Дверь открылась с тяжелым щелчком.

- Давай, Фэй. Время принимать лекарства.

* * *

Патрик Уиллис уже не путешествовал на самолетах. Он остановился много лет назад, когда его ментализм достиг пика. В основном тактильность срабатывала на него как спусковой крючок, и он находился так близко, так близко ко всем этим пассажирам, что иногда это было слишком.

Иногда это было безумием.

Так близко к такому количеству аур, ему не нужно было прикасаться к ним: слишком часто их ужасы приходили к нему собственными руками.

Итак, с этого момента это были автобусы. По крайней мере, билеты были дешевыми.

Половина Восточного побережья промелькнула в большом окне, как в ярком кино.

"Вся эта красота снаружи", - подумал он.

Затем он оглядел около дюжины пассажиров, которые делили с ним автобус. Да, там было много, а здесь мало.

Несколько бомжей, несколько тучных получателей пособий, двадцатилетняя белая девушка с всклокоченными волосами, сидящая с каменным лицом рядом с ухмыляющимся чернокожим мужчиной лет сорока. Здесь спящий наркоман, там разговорчивый психически больной. Все непростые случаи. В основном это люди, которых жизнь забросила в окопы общества.

"Так что же мне остается?" - спросил он себя.

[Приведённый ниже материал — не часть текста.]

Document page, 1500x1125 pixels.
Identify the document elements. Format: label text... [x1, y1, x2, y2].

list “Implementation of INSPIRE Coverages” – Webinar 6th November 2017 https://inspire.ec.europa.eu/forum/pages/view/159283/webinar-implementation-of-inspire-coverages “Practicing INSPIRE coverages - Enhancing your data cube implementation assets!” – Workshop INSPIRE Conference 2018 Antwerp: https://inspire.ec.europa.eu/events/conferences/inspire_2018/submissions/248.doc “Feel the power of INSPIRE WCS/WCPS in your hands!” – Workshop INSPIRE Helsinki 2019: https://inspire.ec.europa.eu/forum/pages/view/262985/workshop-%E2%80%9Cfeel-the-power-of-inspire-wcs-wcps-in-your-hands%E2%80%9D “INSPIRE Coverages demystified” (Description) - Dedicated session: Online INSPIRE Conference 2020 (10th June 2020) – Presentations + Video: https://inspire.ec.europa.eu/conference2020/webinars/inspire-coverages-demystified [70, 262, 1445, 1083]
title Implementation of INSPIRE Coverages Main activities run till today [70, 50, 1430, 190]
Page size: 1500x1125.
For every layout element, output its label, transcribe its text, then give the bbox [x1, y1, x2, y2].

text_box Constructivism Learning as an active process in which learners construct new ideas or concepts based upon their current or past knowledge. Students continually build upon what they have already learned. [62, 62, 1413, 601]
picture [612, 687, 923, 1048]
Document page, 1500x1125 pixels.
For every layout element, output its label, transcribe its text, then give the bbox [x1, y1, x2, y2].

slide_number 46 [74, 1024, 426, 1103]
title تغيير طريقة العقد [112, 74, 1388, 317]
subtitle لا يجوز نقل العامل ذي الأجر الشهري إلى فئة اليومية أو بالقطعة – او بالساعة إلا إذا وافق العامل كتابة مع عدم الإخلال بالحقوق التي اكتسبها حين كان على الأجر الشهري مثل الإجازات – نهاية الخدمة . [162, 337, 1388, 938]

Уиллис снова посмотрел в окно. Даже взгляд на людей с расстояния десяти футов или около того мог вызвать тактильность, если только он смотрел достаточно внимательно. То, что существовало за окном, было лучше.

Он надеялся увидеть больше сельской местности за стеклом, но в конце концов - как обычно - он просто увидел больше своей собственной сломанной жизни. Он никогда не был материалистом, а когда-то действительно был хорошим человеком. После окончания медицинской школы у него не было желания заниматься в будущем частной практикой, где его дополнительные навыки человека с ментализмом наверняка могли бы в кратчайшие сроки принести ему семизначную зарплату. Вместо этого он работал в государственном медицинском центре, помогая в основном жертвам изнасилования и женщинам, подвергшимся избиению. Он всегда был альтруистом; работать за гораздо меньшую зарплату, помогая людям, которые не могли помочь себе сами, казалось благородным делом. Это позволило ему вернуть что-то природе. Это также не был идеализм. Он знал, что это исходило из его сердца.